** Opening Given records block **
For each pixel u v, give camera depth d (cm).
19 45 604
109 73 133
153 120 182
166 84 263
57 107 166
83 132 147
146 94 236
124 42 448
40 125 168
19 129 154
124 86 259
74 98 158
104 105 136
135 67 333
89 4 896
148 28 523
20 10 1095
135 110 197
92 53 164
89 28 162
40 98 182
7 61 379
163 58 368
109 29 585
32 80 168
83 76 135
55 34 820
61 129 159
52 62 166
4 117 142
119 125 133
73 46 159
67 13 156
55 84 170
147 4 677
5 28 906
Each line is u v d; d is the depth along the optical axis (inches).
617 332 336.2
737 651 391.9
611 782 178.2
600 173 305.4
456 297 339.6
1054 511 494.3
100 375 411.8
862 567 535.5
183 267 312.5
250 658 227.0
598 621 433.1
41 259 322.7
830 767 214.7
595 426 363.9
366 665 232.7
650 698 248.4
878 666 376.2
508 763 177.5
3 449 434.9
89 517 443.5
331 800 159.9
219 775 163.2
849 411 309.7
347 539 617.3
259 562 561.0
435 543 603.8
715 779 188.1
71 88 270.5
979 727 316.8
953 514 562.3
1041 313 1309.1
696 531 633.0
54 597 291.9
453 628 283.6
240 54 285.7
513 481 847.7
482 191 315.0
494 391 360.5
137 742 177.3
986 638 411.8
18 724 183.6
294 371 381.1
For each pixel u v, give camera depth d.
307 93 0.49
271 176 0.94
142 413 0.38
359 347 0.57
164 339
** Closing Given records block **
→ Exercise directions
Search the entries above for the word "depth" and copy each line where it appears.

→ Solution
For each pixel u v, give camera depth d (cm).
Each line is u v d; d is the depth along the optical axis (inches).
For each pixel u v, give camera depth d.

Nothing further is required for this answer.